Así, Visconti construye una parábola sobre la cultura de su tiempo, sobre su incapacidad para adaptarse a los problemas del presente -de 1974, crisis económica incluida, no digamos ya a los actuales-, y, por tanto, sobre el fracaso de toda una generación. Para ello utiliza dos de sus vehículos narrativos habituales. Primero, el típico “héroe” viscontiano, que encuentra su mejor encarnación en un Burt Lancaster realmente extraordinario, y por otro, en uno de los temas fetiche del director italiano, la crónica íntima del desmoronamiento de la familia como metáfora de la pérdida de valores, conocimientos, referentes culturales, puntos de vista válidos sobre la vida y conciencia de derechos y deberes. El conflicto entre la vida y el arte, entre el caos y la calma, entre la memoria y la deuda moral y la improvisación y lo efímero, lo material y lo espiritual, el recuerdo monolítico, conservado inerte como un bloque de mármol en un museo o la vida sorprendente, tramposa y caprichosa pero llena de sensaciones reales, auténticas, inagotables, sirve a Visconti para retratar, de nuevo en su cine, la desaparición de un mundo, el hundimiento de un pasado cuyos retazos se recogen de manera imperfecta en libros que ya nadie leerá y en pinturas que ya nadie mirará.
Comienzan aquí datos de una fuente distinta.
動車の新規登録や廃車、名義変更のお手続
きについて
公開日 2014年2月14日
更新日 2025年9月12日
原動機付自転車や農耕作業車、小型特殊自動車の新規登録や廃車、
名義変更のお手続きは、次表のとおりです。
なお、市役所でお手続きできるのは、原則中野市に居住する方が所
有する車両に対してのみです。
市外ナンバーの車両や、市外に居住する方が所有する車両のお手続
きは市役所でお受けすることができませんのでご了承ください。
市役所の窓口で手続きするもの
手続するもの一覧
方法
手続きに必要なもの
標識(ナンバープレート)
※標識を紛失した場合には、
A los lujos decimonónicos del piso del Profesor y a sus tapices, pinturas, bibliotecas y objetos de coleccionista se contrapone la planta superior, reformada a golpe de mazo y martillo, convertida en una estancia de paredes blancas, moquetas, espacios diáfanos y muestras exóticas, casi psicodélicas, de arte contemporáneo.
Además de la soberbia puesta en escena, de las estupendas interpretaciones, en especial Lancaster y Mangano, pero también Berger, resulta especialmente estimable el guión de profuso texto, riqueza de contenidos y situaciones -de lo más intelectual a lo más carnal-, el trabajo de cámara y la atmósfera solemne, sólida, teatral en el buen sentido, del trabajo de ambientación y vestuario. Con todo, lo más destacado de esta cinta es su colofón, esa reunión de todos los personajes en torno a una mesa en una cena elegante que, a la manera de las historias canónicas de detectives, sirven bien para resolver el crimen o bien para que se cometa. Visconti enfrenta a sus personajes, los lleva a una guerra en la cual los odios, resentimientos, fracasos y traiciones se convierten en verdades lanzadas como cuchillos, hasta un desenlace, homicidio o asesinato, queda a voluntad del especatador, que constata la pérdida de perspectivas y anclajes de un mundo deshilachado en el que el Profesor ya no tiene sitio, y la destrucción de un mundo de nostalgias y recuerdos al que ya no es posible volver una vez que se ha abandonado para probar la amargura de la vida real.